10. CUSTOMER DATA INCIDENT MANAGEMENT AND NOTIFICATION
    Delta-v maintains security incident management policies and procedures and shall notify Client without undue delay and in line with the timelines required by applicable Data Protection Legislation after becoming aware of the accidental or unlawful destruction, loss, alteration, unauthorized disclosure of, or access to Client Personal Data, transmitted, stored or otherwise Processed by Delta-v or its Sub-processors which results in any actual loss or misuse of Client Personal Data (a “Client Data Incident”). Delta-v shall make reasonable efforts to assist Client to identify the cause of such Client Data Incident and take those steps as Delta-v deems necessary and reasonable in order to remediate the cause of such a Client Data Incident to the extent the remediation is within Delta-v’s reasonable control. Delta-v shall have no liability for costs arising from a Client Data Incident unless caused solely by a breach of Delta-v’s security obligations under section 8 (Security) of this DPA. In the event of a Client Data Incident, Client shall be responsible for notifying Data Subjects and/or Supervisory Authorities, provided that nothing in this section 10 shall prevent Delta-v from making any notification required by Applicable Data Protection Legislation. Before any such notification is made, Client shall consult with and provide Delta-v an opportunity to comment on any notification made in connection with a Client Data Incident.

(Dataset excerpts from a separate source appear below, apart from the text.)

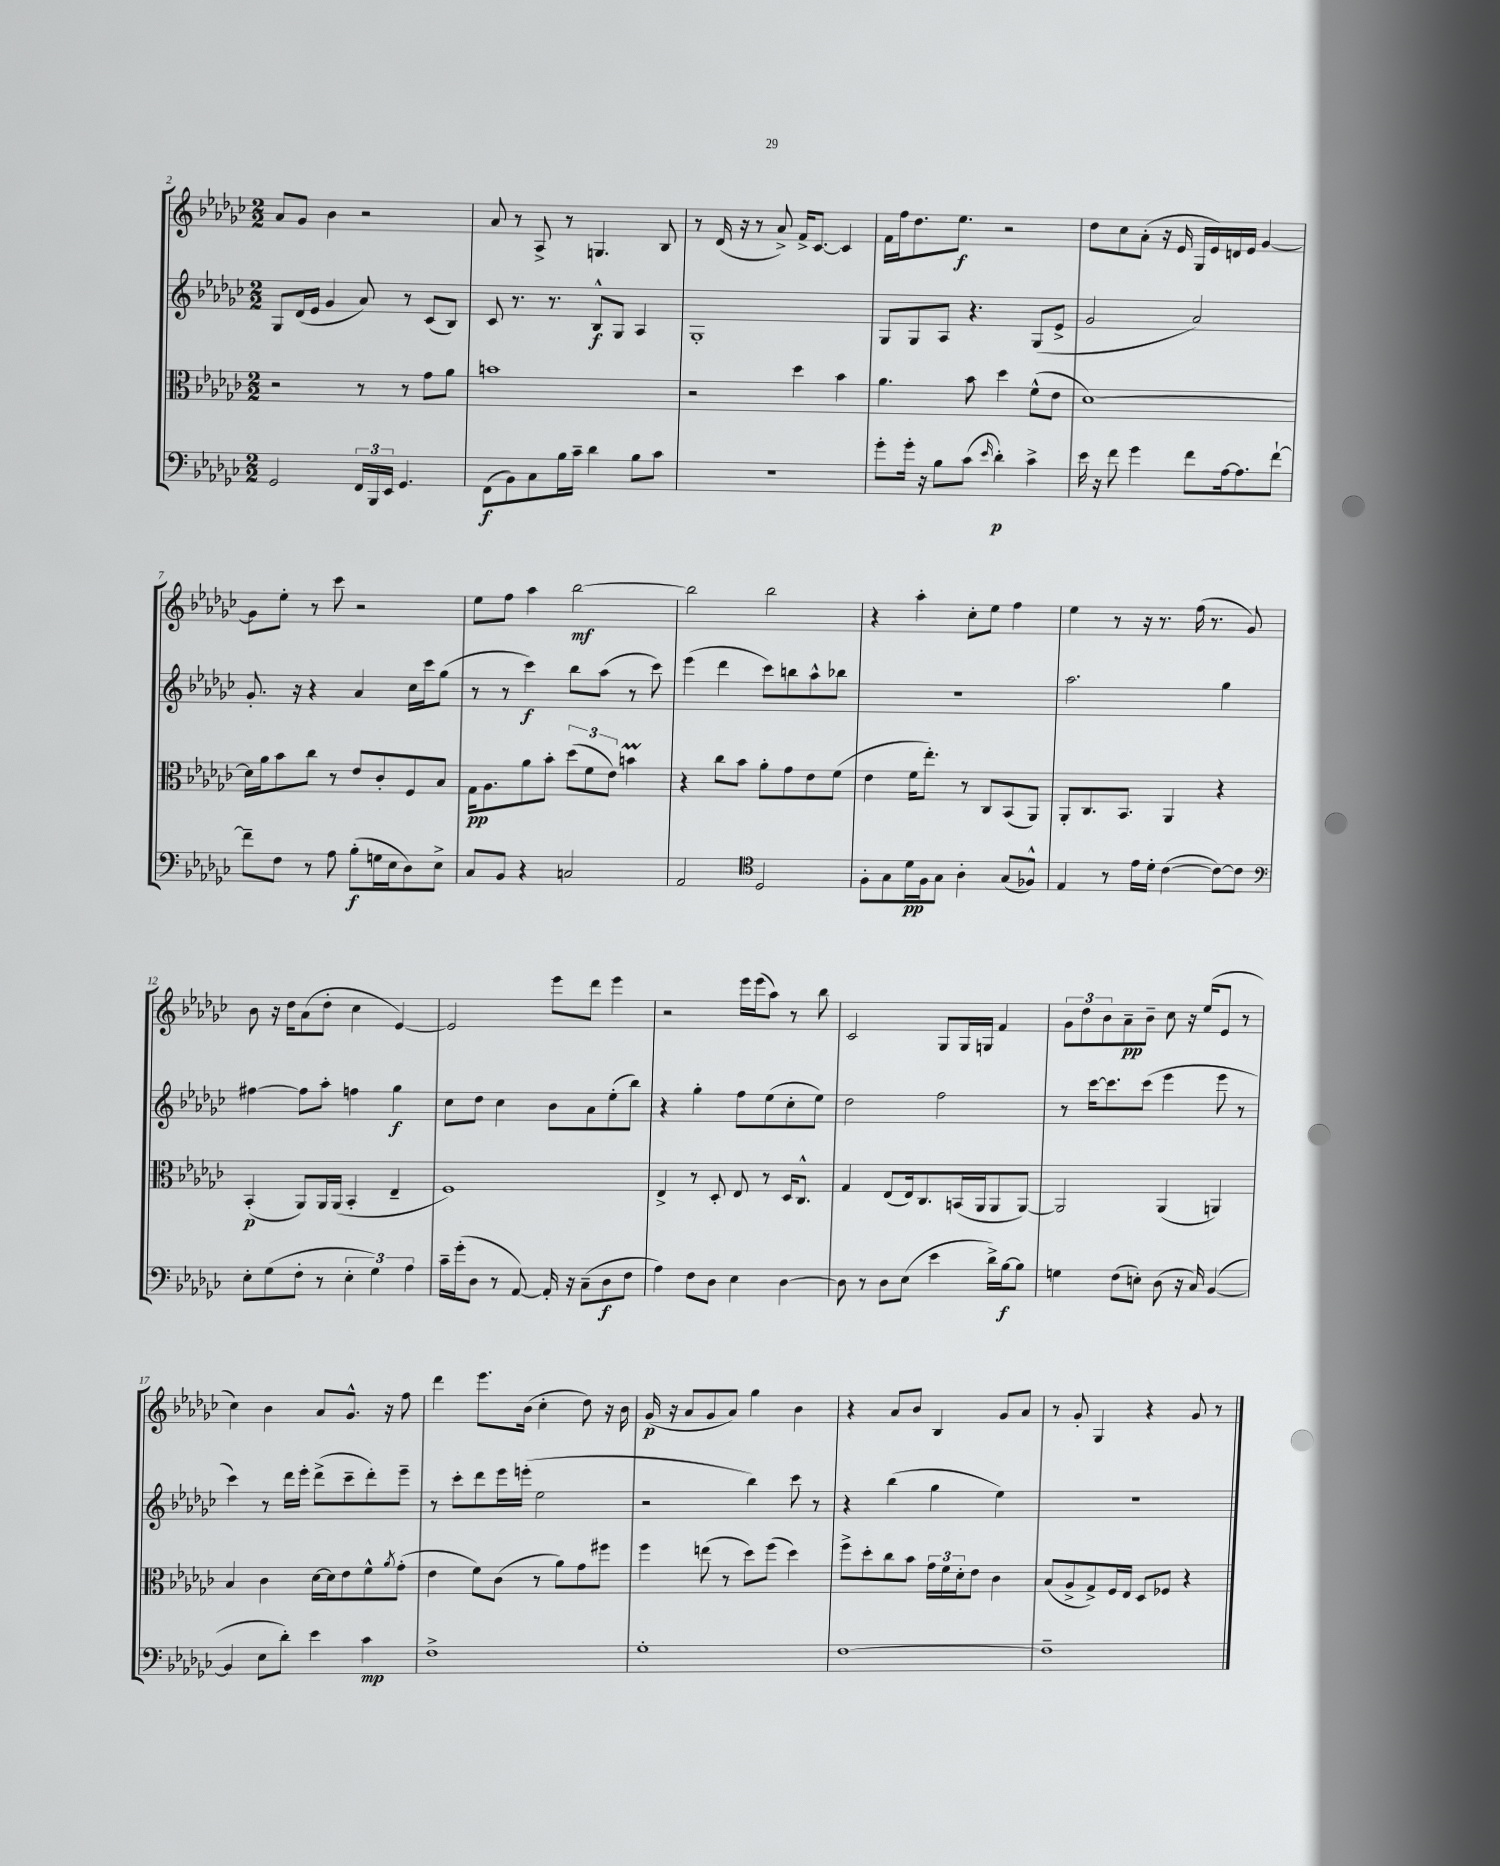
<<
\new StaffGroup <<
\new Staff = "s0" {
    \clef treble \key ges \major \numericTimeSignature \time 2/2
    aes'8 ges'8 bes'4 r2 |
    aes'8 r8 aes8-> r8 g4. bes8 |
    r8 des'16( r16 r8 aes'8->) f'16-> ces'8.~ ces'4 |
    f'16 f''16 des''8. ees''8.\f r2 |
    des''8 ces''8 aes'8-.( r16 ees'16 ges16 ees'16) d'16 ees'16 ges'4~ |
    ges'8 ees''8-. r8 ces'''8 r2 |
    ees''8 f''8 aes''4 bes''2~\mf |
    bes''2 bes''2 |
    r4 aes''4-. ces''8-. ees''8 f''4 |
    ees''4 r8 r16 r8. f''16( r8. ges'8) |
    bes'8 r16 des''16 aes'8( des''8-. ces''4 ees'4~) |
    ees'2 ees'''8 des'''8 ees'''4 |
    r2 ees'''16 ees'''16( aes''8) r8 bes''8 |
    ces'2 ges8 ges16 g16 f'4 |
    \tuplet 3/2 { ges'8 des''8 bes'8 } aes'8--\pp bes'8-- ces''8 r16 ees''16( ees'8 r8 |
    ces''4) bes'4 aes'8 ges'8.-^ r16 f''8 |
    des'''4 ees'''8. bes'16( ces''4-. des''8) r16 bes'16 |
    ges'16\p( r16 aes'8 ges'8 aes'8) ges''4 bes'4 |
    r4 aes'8 bes'8 bes4 ges'8 aes'8 |
    r8 ges'8-. ges4 r4 ges'8 r8 \bar "|." |
}
\new Staff = "s1" {
    \clef treble \key ges \major \numericTimeSignature \time 2/2
    ges8 des'16( ees'16 ges'4 aes'8) r8 ces'8( bes8) |
    ces'8 r8. r8. bes8-^\f ges8 aes4 |
    ges1-. |
    ges8 ges8 aes8 r4. ges8( ees'8-> |
    ges'2 aes'2) |
    ges'8.-. r16 r4 aes'4 ces''16 ces'''16 ges''8( |
    r8 r8 ces'''4\f) bes''8 aes''8( r8 ces'''8) |
    ees'''4( des'''4 ces'''8) b''8 aes''8-^ bes''8 |
    R1 |
    aes''2. ges''4 |
    fis''4~ fis''8 aes''8-. f''4 ges''4\f |
    ces''8 des''8 ces''4 bes'8 aes'8 ees''8-.( bes''8) |
    r4 ges''4-. f''8 ees''8( ces''8-. ees''8) |
    des''2 f''2 |
    r8 ces'''16~ ces'''8. ces'''8( ees'''4 ees'''8 r8 |
    ces'''4) r8 des'''16 ees'''16-. des'''8->( ces'''8-- des'''8-.) ees'''8-- |
    r8 ces'''8-. des'''8 ees'''16 e'''16-.( ees''2 |
    r2 bes''4) ces'''8 r8 |
    r4 bes''4( ges''4 ees''4) |
    r1 \bar "|." |
}
\new Staff = "s2" {
    \clef alto \key ges \major \numericTimeSignature \time 2/2
    r2 r8 r8 ges'8 aes'8 |
    b'1 |
    r2 des''4 bes'4 |
    aes'4. bes'8 des''4 f'8-^( ees'8 |
    des'1~) |
    des'16 aes'16 bes'8 ces''8 r8 ees'8 ces'8-. f8 bes8 |
    ges16\pp aes8. aes'8 bes'8-. \tuplet 3/2 { des''8( f'8 ees'8) } b'4\prall |
    r4 ces''8 bes'8 aes'8-. ges'8 ees'8 f'8( |
    ees'4 f'16 ees''8.-.) r8 ces8 bes,8( aes,8) |
    aes,8-. ces8. bes,8. aes,4 r4 |
    bes,4-.\p( aes,8) aes,16 aes,16( bes,4-. ees4-- |
    f1) |
    ees4-> r8 des8-. ees8 r8 des16 ces8.-^ |
    ges4 ees8( ees16) ces8. b,16( aes,16 aes,8 aes,8~) |
    aes,2 aes,4( a,4) |
    bes4 ces'4 des'16~ des'16 ees'8 f'8-^ \acciaccatura { aes'8 } ges'8-.( |
    ees'4 f'8) ces'8( r8 aes'8) ges'8 fis''8 |
    f''4 e''8( r8 des''8) f''8( des''4) |
    f''8-> des''8-. ces''8 bes'8 \tuplet 3/2 { ges'16 f'16 des'16-. } ees'8 ces'4 |
    bes8( aes8-> ges8->) f16 ees16 des8 fes8 r4 \bar "|." |
}
\new Staff = "s3" {
    \clef bass \key ges \major \numericTimeSignature \time 2/2
    ges,2 \tuplet 3/2 { f,16 bes,,16 ees,16 } ges,4. |
    f,8\f( bes,8) ces8 bes16 ces'16-- des'4 bes8 ces'8 |
    r1 |
    ges'8-. ges'16-. r16 bes8 ces'8( \grace { ees'16 } des'4-.\p) ces'4-> |
    ees'16 r16 f'8 ges'4 f'8 aes16~ aes8. f'8~-! |
    f'8-- f8 r8 aes8 bes8-.\f( g16 ees16 des8) ees8-> |
    ces8 bes,8 r4 c2 |
    aes,2 \clef tenor des2 |
    f8-. ges8 des'16\pp f16 ges8 aes4-. ges8( fes8-^) |
    ees4 r8 ees'16 des'16-. ces'4~( ces'8~) ces'8 |
    \clef bass ees8-. ges8( f8-. r8 \tuplet 3/2 { ees4-. ges4) aes4 } |
    ces'16-- ges'16-.( des8 r8 aes,8~) aes,16-. r16 ces8--( des8\f f8 |
    aes4) f8 des8 ees4 des4~ |
    des8 r8 des8 ees8( ees'4 des'16->) bes16~\f bes8 |
    g4 f8( e8-.) des8( r16 ces16) bes,4~( |
    bes,4 ees8 des'8-.) ees'4 ces'4\mp |
    f1-> |
    ges1-. |
    f1~ |
    f1-- \bar "|." |
}
>>
>>
\layout { \context { \Score currentBarNumber = #2 } }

11. RETURN AND DELETION OF CLIENT PERSONAL DATA
    Delta-v shall, at any time on the request of Client, and in accordance with a process and on terms to be mutually agreed, return all Client Personal Data in its possession to Client and/or at Client’s request delete the same from its systems, so far as is reasonably practicable, and other than any back-up copies which Delta-v, its Affiliates and/or Sub-processors are required to retain for compliance with Applicable Laws or regulatory requirements provided that such copies are kept confidential and secure in accordance with this Agreement.
12. DATA PROTECTION IMPACT ASSESSMENT
    Upon Client’s request, Delta-v shall provide Client with reasonable cooperation and assistance, at Client’s cost, needed to fulfil Client’s obligation under Applicable Data Protection Legislation to carry out a data protection impact assessment related to Client’s use of the Services, to the extent Client does not otherwise have access to the relevant information, and to the extent such information is available to Delta-v. Delta-v shall provide reasonable assistance to Client in the cooperation or prior consultation with the Supervisory Authority in the performance of its tasks relating to this section of this DPA, to the extent required under the Applicable Data Protection Legislation.